The cross-border fighting was some of the most intense since an 11-day war in 2021 between Israel and Palestinian militants in Gaza. It came hours after Khader Adnan, a leader in the Islamic Jihad militant group, died in Israeli custody after a nearly three-month hunger strike, prompting Palestinians to launch a general strike and protests in the West Bank and Gaza.
Adnan is credited with helping introduce the practice of protracted hunger strikes by Palestinian prisoners as a form of protest, primarily against the practice of administrative detention, a measure Israel uses to detain people without charge or trial.
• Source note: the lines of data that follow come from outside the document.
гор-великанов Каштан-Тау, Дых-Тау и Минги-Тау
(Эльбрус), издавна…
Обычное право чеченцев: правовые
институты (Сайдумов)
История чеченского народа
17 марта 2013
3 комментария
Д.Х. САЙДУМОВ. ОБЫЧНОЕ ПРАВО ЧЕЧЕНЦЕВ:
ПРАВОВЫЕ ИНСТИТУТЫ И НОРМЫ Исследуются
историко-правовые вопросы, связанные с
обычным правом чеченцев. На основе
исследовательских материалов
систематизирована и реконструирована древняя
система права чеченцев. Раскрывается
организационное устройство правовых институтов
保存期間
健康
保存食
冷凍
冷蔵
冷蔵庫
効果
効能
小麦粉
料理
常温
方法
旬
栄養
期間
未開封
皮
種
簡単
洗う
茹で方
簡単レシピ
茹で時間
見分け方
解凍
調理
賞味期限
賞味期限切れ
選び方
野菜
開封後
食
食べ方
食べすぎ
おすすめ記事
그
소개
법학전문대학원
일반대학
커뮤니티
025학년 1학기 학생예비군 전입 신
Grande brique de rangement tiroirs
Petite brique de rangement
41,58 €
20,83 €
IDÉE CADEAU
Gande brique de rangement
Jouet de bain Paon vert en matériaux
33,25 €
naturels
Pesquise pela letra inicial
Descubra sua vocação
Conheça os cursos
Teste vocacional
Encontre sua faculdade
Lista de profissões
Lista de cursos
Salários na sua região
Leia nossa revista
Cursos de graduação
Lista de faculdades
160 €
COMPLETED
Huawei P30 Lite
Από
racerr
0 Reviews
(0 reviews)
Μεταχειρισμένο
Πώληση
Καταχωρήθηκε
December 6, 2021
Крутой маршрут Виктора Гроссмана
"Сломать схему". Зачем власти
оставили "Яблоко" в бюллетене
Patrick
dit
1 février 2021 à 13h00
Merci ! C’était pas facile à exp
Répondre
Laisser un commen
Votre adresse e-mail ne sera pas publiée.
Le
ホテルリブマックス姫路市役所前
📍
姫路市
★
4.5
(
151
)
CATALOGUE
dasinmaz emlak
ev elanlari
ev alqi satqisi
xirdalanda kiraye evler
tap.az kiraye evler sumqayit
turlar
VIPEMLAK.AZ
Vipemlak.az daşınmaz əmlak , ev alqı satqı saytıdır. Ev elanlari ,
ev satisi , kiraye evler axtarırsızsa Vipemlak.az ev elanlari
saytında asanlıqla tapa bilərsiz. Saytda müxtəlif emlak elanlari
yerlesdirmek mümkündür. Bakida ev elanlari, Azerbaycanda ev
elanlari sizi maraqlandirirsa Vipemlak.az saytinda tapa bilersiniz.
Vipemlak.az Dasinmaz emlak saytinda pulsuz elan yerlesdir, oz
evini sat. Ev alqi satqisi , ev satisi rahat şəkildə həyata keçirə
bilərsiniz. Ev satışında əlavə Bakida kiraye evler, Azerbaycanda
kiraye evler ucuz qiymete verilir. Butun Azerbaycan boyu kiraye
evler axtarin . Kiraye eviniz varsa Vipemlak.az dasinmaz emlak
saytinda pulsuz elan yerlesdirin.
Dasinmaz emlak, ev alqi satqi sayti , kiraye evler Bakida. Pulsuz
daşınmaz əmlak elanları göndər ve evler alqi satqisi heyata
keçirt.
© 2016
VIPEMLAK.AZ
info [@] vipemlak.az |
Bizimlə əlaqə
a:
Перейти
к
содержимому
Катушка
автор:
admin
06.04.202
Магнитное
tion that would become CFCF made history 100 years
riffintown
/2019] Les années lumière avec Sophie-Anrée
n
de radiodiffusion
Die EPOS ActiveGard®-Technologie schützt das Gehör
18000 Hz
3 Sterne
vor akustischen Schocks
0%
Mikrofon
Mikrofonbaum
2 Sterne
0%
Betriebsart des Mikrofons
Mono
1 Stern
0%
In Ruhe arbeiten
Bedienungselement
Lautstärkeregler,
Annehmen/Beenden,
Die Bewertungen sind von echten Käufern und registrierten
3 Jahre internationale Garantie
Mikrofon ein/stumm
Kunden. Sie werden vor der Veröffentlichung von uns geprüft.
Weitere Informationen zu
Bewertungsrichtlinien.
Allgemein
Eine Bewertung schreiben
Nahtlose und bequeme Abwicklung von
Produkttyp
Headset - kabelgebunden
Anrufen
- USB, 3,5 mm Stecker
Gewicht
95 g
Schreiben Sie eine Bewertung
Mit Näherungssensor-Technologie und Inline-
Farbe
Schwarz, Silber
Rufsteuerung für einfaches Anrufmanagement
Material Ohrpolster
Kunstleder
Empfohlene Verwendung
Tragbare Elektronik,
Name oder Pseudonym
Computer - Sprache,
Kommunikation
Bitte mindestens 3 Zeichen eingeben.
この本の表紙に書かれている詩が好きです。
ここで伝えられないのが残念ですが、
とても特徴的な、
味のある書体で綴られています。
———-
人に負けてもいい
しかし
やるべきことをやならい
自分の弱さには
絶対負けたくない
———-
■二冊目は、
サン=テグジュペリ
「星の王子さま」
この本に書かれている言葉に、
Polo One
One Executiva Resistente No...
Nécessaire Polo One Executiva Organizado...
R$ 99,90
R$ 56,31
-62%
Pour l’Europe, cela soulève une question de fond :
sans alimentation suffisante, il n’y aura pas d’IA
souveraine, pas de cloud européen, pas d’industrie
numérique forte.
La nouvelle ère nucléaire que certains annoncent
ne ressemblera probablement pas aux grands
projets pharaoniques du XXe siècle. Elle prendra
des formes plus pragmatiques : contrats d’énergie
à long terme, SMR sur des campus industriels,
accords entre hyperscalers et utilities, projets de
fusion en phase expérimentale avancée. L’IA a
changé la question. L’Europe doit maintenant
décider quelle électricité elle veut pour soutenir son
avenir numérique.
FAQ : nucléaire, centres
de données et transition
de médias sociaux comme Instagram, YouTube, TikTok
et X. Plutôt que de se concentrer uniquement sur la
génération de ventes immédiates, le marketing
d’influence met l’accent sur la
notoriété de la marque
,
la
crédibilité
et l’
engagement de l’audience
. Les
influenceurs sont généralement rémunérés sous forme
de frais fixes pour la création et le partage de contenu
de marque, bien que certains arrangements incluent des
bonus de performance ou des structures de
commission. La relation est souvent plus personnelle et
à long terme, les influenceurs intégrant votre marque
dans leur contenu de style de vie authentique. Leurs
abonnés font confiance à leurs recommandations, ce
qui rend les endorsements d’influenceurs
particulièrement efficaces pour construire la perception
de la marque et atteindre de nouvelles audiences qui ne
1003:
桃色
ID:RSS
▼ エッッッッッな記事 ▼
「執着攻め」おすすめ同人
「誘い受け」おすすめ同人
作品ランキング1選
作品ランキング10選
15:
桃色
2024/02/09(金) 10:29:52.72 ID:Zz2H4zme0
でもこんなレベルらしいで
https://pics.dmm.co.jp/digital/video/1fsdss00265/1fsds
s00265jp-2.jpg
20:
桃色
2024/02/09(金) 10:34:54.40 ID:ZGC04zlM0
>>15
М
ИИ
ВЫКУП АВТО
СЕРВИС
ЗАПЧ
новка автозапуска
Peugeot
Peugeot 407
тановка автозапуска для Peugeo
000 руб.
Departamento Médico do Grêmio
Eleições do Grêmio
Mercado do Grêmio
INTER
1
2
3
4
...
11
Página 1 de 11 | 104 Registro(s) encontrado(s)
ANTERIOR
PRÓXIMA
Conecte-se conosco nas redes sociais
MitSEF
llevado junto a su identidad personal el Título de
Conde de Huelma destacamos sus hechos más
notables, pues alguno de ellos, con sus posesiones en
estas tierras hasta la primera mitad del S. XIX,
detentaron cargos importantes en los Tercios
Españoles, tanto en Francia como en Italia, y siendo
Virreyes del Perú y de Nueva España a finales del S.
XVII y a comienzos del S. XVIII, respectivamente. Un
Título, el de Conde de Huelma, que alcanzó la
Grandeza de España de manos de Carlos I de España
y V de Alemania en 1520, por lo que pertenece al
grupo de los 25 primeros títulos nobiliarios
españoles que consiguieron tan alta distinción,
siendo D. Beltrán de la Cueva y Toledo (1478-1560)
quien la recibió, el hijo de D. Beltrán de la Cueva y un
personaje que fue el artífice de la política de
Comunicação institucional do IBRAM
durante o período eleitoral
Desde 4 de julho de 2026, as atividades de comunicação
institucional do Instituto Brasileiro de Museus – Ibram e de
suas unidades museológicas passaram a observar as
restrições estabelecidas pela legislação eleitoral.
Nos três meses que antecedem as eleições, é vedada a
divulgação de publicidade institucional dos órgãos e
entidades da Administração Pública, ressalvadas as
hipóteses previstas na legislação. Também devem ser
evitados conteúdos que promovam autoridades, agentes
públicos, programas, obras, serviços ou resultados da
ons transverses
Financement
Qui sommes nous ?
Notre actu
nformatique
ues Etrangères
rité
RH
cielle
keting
The spike in violence is a test for Prime Minister Benjamin Netanyahu's government, its most right-wing ever, whose members have called for a tough line against Palestinian violence. Government members leveled criticism at their own leadership's response to rocket fire from Gaza. Orit Struck, a Cabinet minister with the Religious Zionism party, told Kan public radio that Israel did not "exact a toll."
"We needed to level a few buildings in Gaza, and some chief terrorists needed to join their friend who died in jail," she said.
In the occupied West Bank, the focal point for Israeli-Palestinian violence over the last year, Israeli troops destroyed the houses of two Palestinians who carried out deadly attacks against Israeli civilians in October and November.
Israel says home demolitions are meant to deter future attackers, but critics say they amount to collective punishment against the families of assailants and only exacerbate tensions with Palestinians.
The military said it destroyed the house of Mohammed Souf in the northern West Bank town of Haris. The 18-year-old Palestinian killed three Israelis in a stabbing and car-ramming attack in a Jewish settlement in November before he was killed at the scene.
The army also said it leveled the West Bank home of a Palestinian man arrested on suspicion of stabbing an Israeli man in October. Shalom Sofer later died of his wounds.
Israel and Palestinians in the West Bank have been locked in an escalating bout of fighting for the past year. About 250 Palestinians have been killed by Israeli fire and 49 people have been killed in Palestinian attacks on Israelis.